Likelihood profiles testing alternative hypotheses regarding the impact of influenza infection on pneumococcal pneumonia.  From Shrestha et al. (2013; Sci. Trans. Med.).

Likelihood profiles testing alternative hypotheses regarding the impact of influenza infection on pneumococcal pneumonia. From Shrestha et al. (2013; Sci. Trans. Med.).

Mixed transmission systems

Over the past five or so years, we have been working with David Stallknecht and John Drake (both at the University of Georgia) to understand the transmission dynamics of Influenza A viruses among their avian hosts.  In particular, this work has focused on the consequences of environmental transmission via long-lived viral reservoir.

  • Transmission ecology  We have shown that indirect transmission chains can have important consequences for the invasion (Rohani et al. 2009), persistence (Breban et al. 2009) and coexistence of these viruses (Breban et al. 2010; Roche & Rohani 2010).  In Delaware Bay, described as a global hotspot for avian influenza viruses, environmental transmission is shown to be a crucial component in the triple prevalence peaks reported during the year (Brown & Rohani 2012).
  • Virulence evolution  In collaboration with Benjamin Roche and John Drake, we have studied the impact of mixed transmission dynamics on the evolution of virulence, documenting the necessary conditions for evolutionary bistability (Roche et al. 2011).
  • Influenza phylodynamics  The study by Roche et al. (2014) documented contrasting patterns of viral genetic diversity among human and avian influenza viruses.  Within comparable subtypes, we observe an order of magnitude greater HA diversity among avian viruses.  We examined putative explanations and found that HA genetic diversity in avian viruses is determined by a combination of factors, predominantly subtype-specific differences in host immune selective pressure and the ecology of transmission (in particular, the durability of subtypes in aquatic environments).  Our conclusion that environmental transmission plays an important role in the evolutionary biology of avian influenza viruses—a manifestation of the ecological phenomenon called the ‘‘storage effect’’—highlights the potentially unpredictable impact of wildlife reservoirs.
Schematic of avian influenza transmission dynamics and evolution.

Schematic of avian influenza transmission dynamics and evolution. Illustration by John Megahan.

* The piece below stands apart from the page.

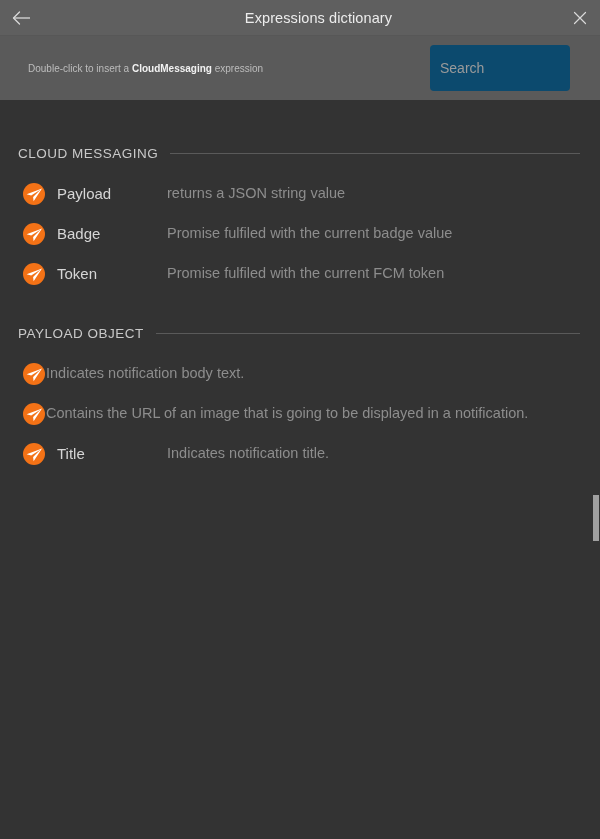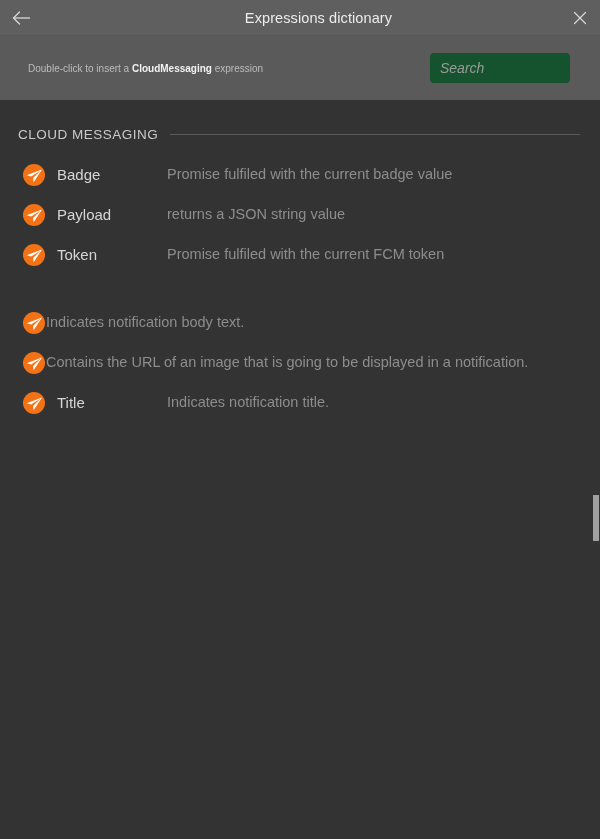"Search" .search-box { background: #14532d -> #0c4a6e; font-style: italic -> none; height: 30px -> 46px }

Host-parasitoid assemblages

We have been collaborating with Dr Steve Sait (Department of Biology, University of Leeds, UK) to study laboratory populations of insect host-parasitoid-pathogen assemblages.  The main study organism is the Indian meal moth, Plodia interpunctella (a stored-product pest) and its competitor, the Almond moth, Ephestia cautella. Both species are subject to attack by a suite of natural enemies, including a solitary ichneumonid wasp (Venturia canescens) and and two species of baculoviruses (the P. interpunctella granulovirus and E. cautellanucleopolyhedrovirus; PiGV and EcNPV respectively).

Indian_Meal_MothUsing this system, we have explored a number of ecological questions, typically by testing model predictions in the laboratory population assemblages. These topics include:

  • Understanding the dynamical consequences of specialized versus generalist natural enemies (Rohani et al. 2003Wearing et al. 2004a)
  • Exploring the importance of development variability and demographic noise in determining the fluctuations observed in our laboratory populations (Wearing et al. 2004b).
  • Examining the role of periodic resource dynamics in generating cycles of different periods (Wearing et al., in prep).
  • Understanding the co-evolutionary consequences of seasonality. We are using mathematical models to explore how temporal fluctuations affect the (co-) evolutionary dynamics of host resistence and parasitoid virulence. Seasonality affects our system in two separate mechanisms: (i) periodic changes in pathogen transmission and parasitism, and (ii) temporally varying environment. This work is done in collaboration with Steven White, at the CEH, UK.

Work on host-parasitoid-pathogen assemblages has been funded by two grants from the UK’s Natural Environment Research Council.